It’s been a while since I wrote about Jolt.NET, so I thought I’d give a preview of the functionality from the XML assertions I’ve been working on. I’m currently working on wrapping-up the core assertion functionality, which can ultimately be exposed through test-framework-specific interfaces.
When I attempt to verify XML in unit tests, I usually am performing one of the following tasks.
- Schema validation
- Verifying that a tree contains a particular value in a specific location
- Verifying that a tree contains the same structure and values as another tree
For the purposes of this discussion, I will focus on the third point as it is trivial to accomplish the first two using .NET XML validation and XPath, respectively. On a side note, Jolt.NET XML assertions will support all three of these operations.
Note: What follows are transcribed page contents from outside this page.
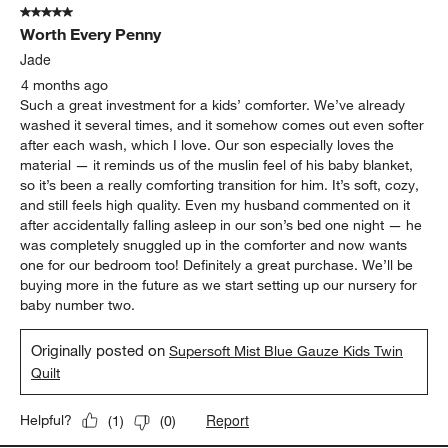
5 out of 5 stars.
Worth Every Penny
Jade
4 months ago
Such a great investment for a kids’ comforter. We’ve already
washed it several times, and it somehow comes out even softer
after each wash, which I love. Our son especially loves the
material — it reminds us of the muslin feel of his baby blanket,
so it’s been a really comforting transition for him. It’s soft, cozy,
and still feels high quality. Even my husband commented on it
after accidentally falling asleep in our son’s bed one night — he
was completely snuggled up in the comforter and now wants
one for our bedroom too! Definitely a great purchase. We’ll be
buying more in the future as we start setting up our nursery for
baby number two.
Originally posted on
Supersoft Mist Blue Gauze Kids Twin
Quilt
Report
Helpful?
(
1
)
(
0
)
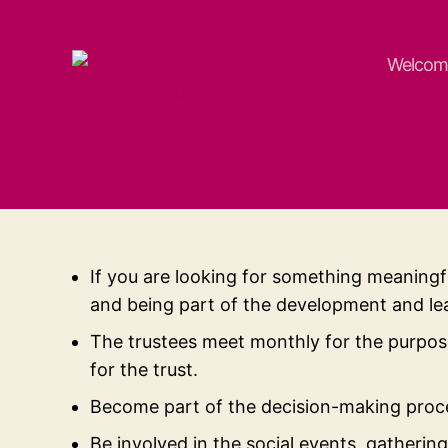
Welcom
Ramsey
Neighbourhoods
Trust
If you are looking for something meaningf
and being part of the development and lea
The trustees meet monthly for the purpose
for the trust.
Become part of the decision-making proce
Be involved in the social events, gatherin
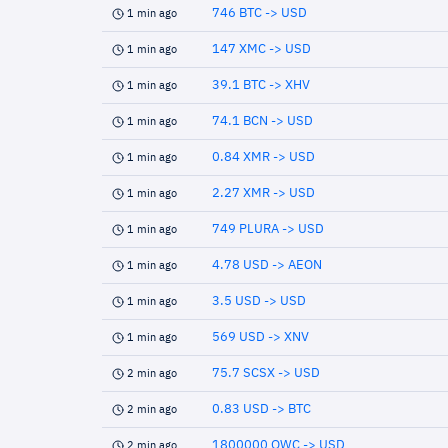
746 BTC -> USD
1 min ago
147 XMC -> USD
1 min ago
39.1 BTC -> XHV
1 min ago
74.1 BCN -> USD
1 min ago
0.84 XMR -> USD
1 min ago
2.27 XMR -> USD
1 min ago
749 PLURA -> USD
1 min ago
4.78 USD -> AEON
1 min ago
3.5 USD -> USD
1 min ago
569 USD -> XNV
1 min ago
75.7 SCSX -> USD
2 min ago
0.83 USD -> BTC
2 min ago
1800000 QWC -> USD
2 min ago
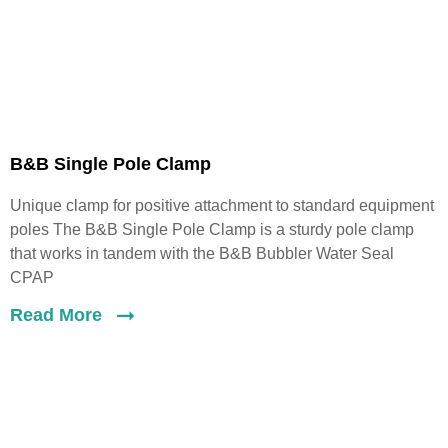
B&B Single Pole Clamp
Unique clamp for positive attachment to standard equipment
poles The B&B Single Pole Clamp is a sturdy pole clamp
that works in tandem with the B&B Bubbler Water Seal
CPAP
Read More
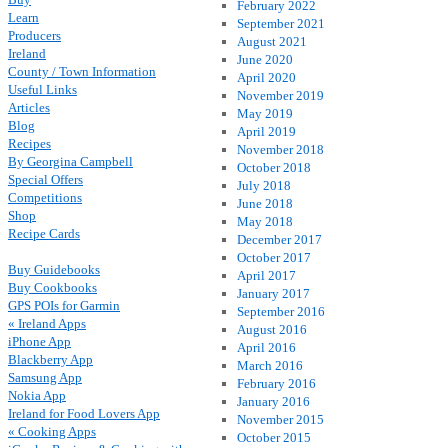
February 2022
Learn
September 2021
Producers
August 2021
Ireland
June 2020
County / Town Information
April 2020
Useful Links
November 2019
Articles
May 2019
Blog
April 2019
Recipes
November 2018
By Georgina Campbell
October 2018
Special Offers
July 2018
Competitions
June 2018
Shop
May 2018
Recipe Cards
December 2017
October 2017
Buy Guidebooks
April 2017
Buy Cookbooks
January 2017
GPS POIs for Garmin
September 2016
« Ireland Apps
August 2016
iPhone App
April 2016
Blackberry App
March 2016
Samsung App
February 2016
Nokia App
January 2016
Ireland for Food Lovers App
November 2015
« Cooking Apps
October 2015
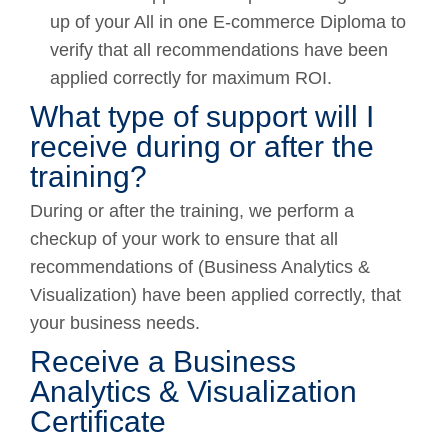
up of your All in one E-commerce Diploma to
verify that all recommendations have been
applied correctly for maximum ROI.
What type of support will I
receive during or after the
training?
During or after the training, we perform a
checkup of your work to ensure that all
recommendations of (Business Analytics &
Visualization) have been applied correctly, that
your business needs.
Receive a Business
Analytics & Visualization
Certificate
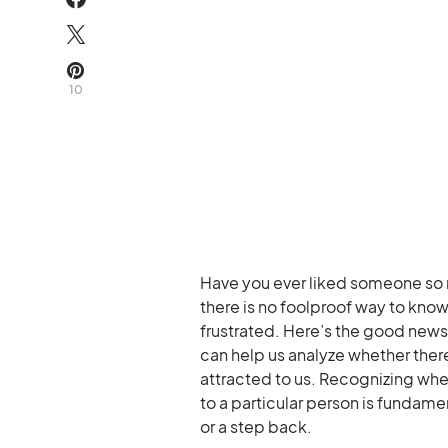
10
Have you ever liked someone so
there is no foolproof way to kno
frustrated. Here’s the good new
can help us analyze whether ther
attracted to us. Recognizing whe
to a particular person is fundam
or a step back.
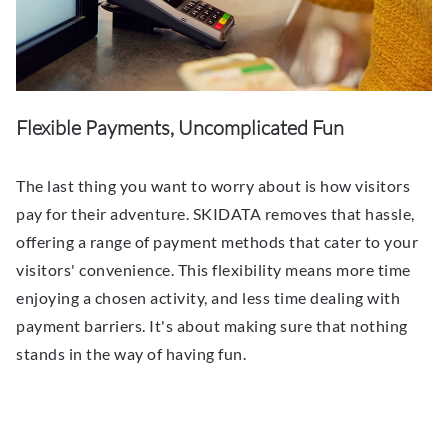
Flexible Payments, Uncomplicated Fun
The last thing you want to worry about is how visitors
pay for their adventure. SKIDATA removes that hassle,
offering a range of payment methods that cater to your
visitors' convenience. This flexibility means more time
enjoying a chosen activity, and less time dealing with
payment barriers. It's about making sure that nothing
stands in the way of having fun.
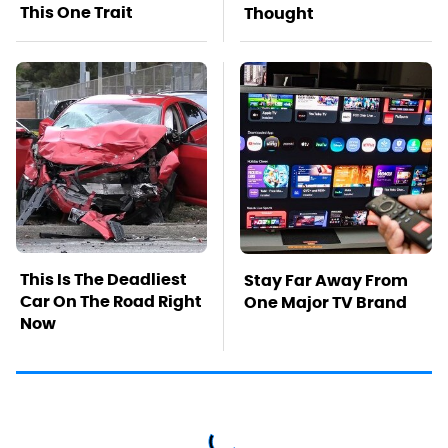
This One Trait
Thought
This Is The Deadliest
Stay Far Away From
Car On The Road Right
One Major TV Brand
Now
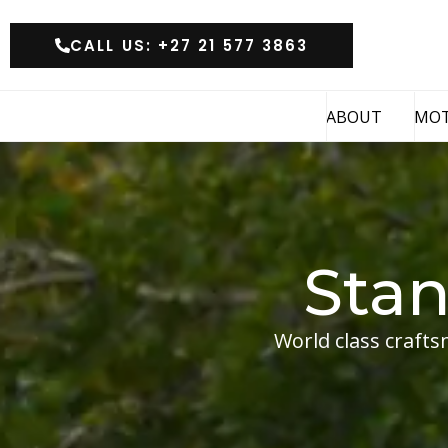
CALL US: +27 21 577 3863
ABOUT
MO
Sta
World class crafts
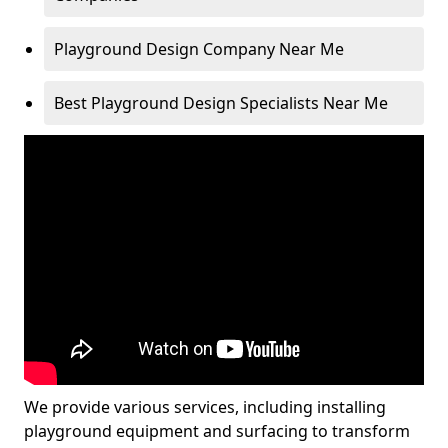
Playground Design Company Near Me
Best Playground Design Specialists Near Me
We provide various services, including installing
playground equipment and surfacing to transform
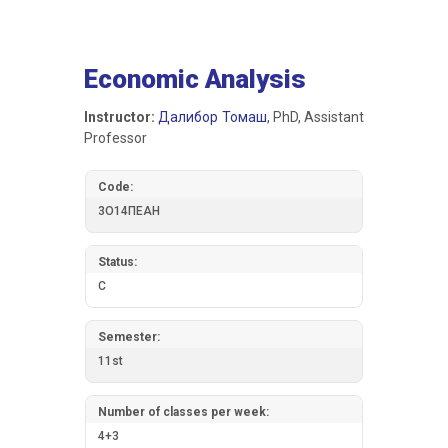
Economic Analysis
Instructor:
Далибор Томаш
, PhD, Assistant
Professor
Code:
3О14ПЕАН
Status:
C
Semester:
11st
Number of classes per week:
4+3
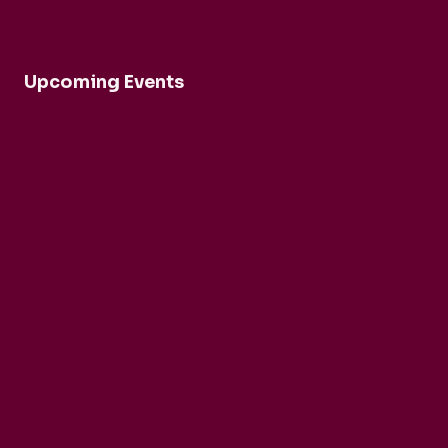
Upcoming Events
Robert Cohen and Dina Duisen
Daniele Rinaldo
Ensemble Mirage
Buck Brass
Tim Horton
Barbican Quartet
CarmenCo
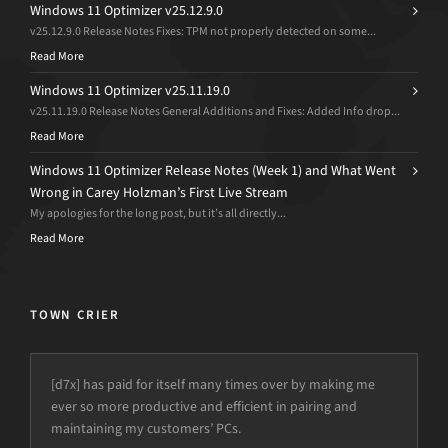
Windows 11 Optimizer v25.12.9.0
v25.12.9.0 Release Notes Fixes: TPM not properly detected on some...
Read More
Windows 11 Optimizer v25.11.19.0
v25.11.19.0 Release Notes General Additions and Fixes: Added Info drop...
Read More
Windows 11 Optimizer Release Notes (Week 1) and What Went
Wrong in Carey Holzman’s First Live Stream
My apologies for the long post, but it’s all directly...
Read More
TOWN CRIER
[d7x] has paid for itself many times over by making me
ever so more productive and efficient in pairing and
maintaining my customers’ PCs.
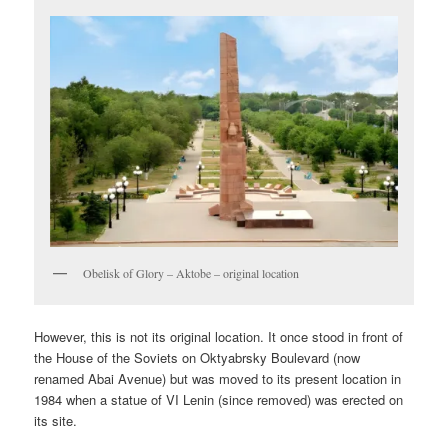
Obelisk of Glory – Aktobe – original location
However, this is not its original location. It once stood in front of
the House of the Soviets on Oktyabrsky Boulevard (now
renamed Abai Avenue) but was moved to its present location in
1984 when a statue of VI Lenin (since removed) was erected on
its site.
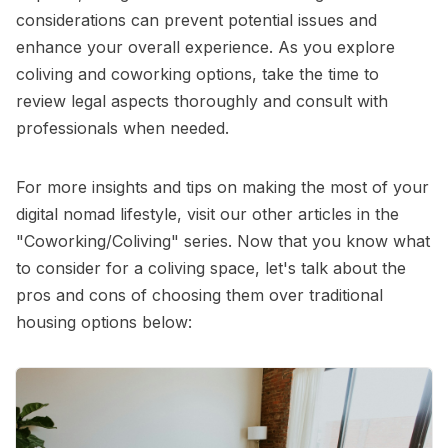
considerations can prevent potential issues and
enhance your overall experience. As you explore
coliving and coworking options, take the time to
review legal aspects thoroughly and consult with
professionals when needed.
For more insights and tips on making the most of your
digital nomad lifestyle, visit our other articles in the
"Coworking/Coliving"
series. Now that you know what
to consider for a coliving space, let's talk about the
pros and cons of choosing them over traditional
housing options below:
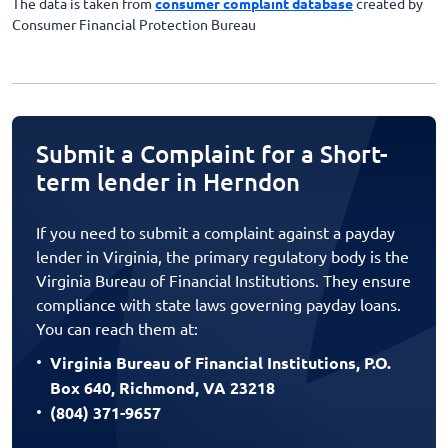
The data is taken from
consumer complaint database
created by
Consumer Financial Protection Bureau
Submit a Complaint for a Short-
term lender in Herndon
If you need to submit a complaint against a payday
lender in Virginia, the primary regulatory body is the
Virginia Bureau of Financial Institutions. They ensure
compliance with state laws governing payday loans.
You can reach them at:
Virginia Bureau of Financial Institutions, P.O.
Box 640, Richmond, VA 23218
(804) 371-9657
What does it mean for two XML documents to be equal? In the strictest sense, we can apply a byte-per-byte comparison of two XML files and determine if all byte pairs match. Clearly, this doesn’t work in the general case since things like whitespace, character encoding, and attribute ordering, will all impede the success of the equality algorithm. All of these items can vary greatly in an XML document and still not change the semantics or structure of the XML.
In order for the algorithm to work in the general case, it must treat XML entities (elements, attributes, etc…) as single units and define equality semantics for those units. Furthermore, XML parser support can eliminate the need for dealing with whitespace, processing instruction elements, comments, and other entities that do not affect the semantics of the XML document.
That said, here is a recursive definition that determines if two XML elements are considered to be equal by value (XML document equality is achieved by comparing root elements for equality). The algorithm currently used by Jolt.NET XML assertions is based on this definition, and relies on the parsing provided by XmlReader to simplify the implementation.
Elements E and F are equal if and only if:
- The namespace of E equals the namespace of F
- The name of E equals the name of F
- The text node values contained in E are equal to the text node values contained in F, and must be in the same order
- The set of attributes contained in E equals the set of attributes contained in F
- The number of child elements of E equals the number of child elements of F
- For each child element pair (E.child[i], F.child[i]), E.child[i] is equal to F.child[i]
Attributes A and B are equal if and only if:
- The namespace of A equals the namespace of B
- The name of A equals the name of B
- The value of A equals the value of B
You will notice that this algorithm does not discriminate on the position of an element’s attribute. All that is required is that the attribute in question exists in the set of attributes of the compared element, as defined by the rules for attribute equality. On the contrary, child element ordering is considered as part of the evaluation since an XML schema [element-sequence] generally implies order.
Sometimes, constraints such as namespaces and element ordering pose too much of a restriction and make XML comparison tedious. Jolt.NET XML assertions aim to address this issue by allowing the option to relax some of the constraints of the equality algorithm.
Equivalency – Relaxed Equality
In Jolt.NET, equivalency between two XML elements is defined by choosing to relax any combination of a set of constraints. The following directives are currently supported.
- For element comparisons, ignore element namespaces
- For element comparisons, ignore element values (child text nodes)
- For element comparisons, ignore ordering of child elements
- For element comparisons, ignore their attributes
- For attribute comparisons, ignore attribute namespaces
The interesting algorithm from the above list of directives is the one that processes child elements, yet ignores their ordering. Here is another recursive definition that determines if two sets of child elements are equivalent. The algorithm currently used by Jolt.NET XML assertions is based on this definition.
Assume that the method bool AreEquivalent(element, element) exists and, denotes if two given elements are equivalent according to the user-specified equivalency directives and constraints, listed above. Then, two sets of child elements, C and D, are equivalent if and only if:
- The number of elements in C equals the number of elements in D
- For each child element C[i], there exists a unique child element D[j] such that AreEquivialent(C[i], D[j]) == true
Note that the term “unique” is important – it denotes that any given element can only be matched once for the entire operation. The use of indexes i and j shows that the ordering of elements is not important and that a search is required to locate the desired element.
So there you have it – the definitions of equality and equivalency for XML. Do let me know if you think I’ve missed something in my definitions!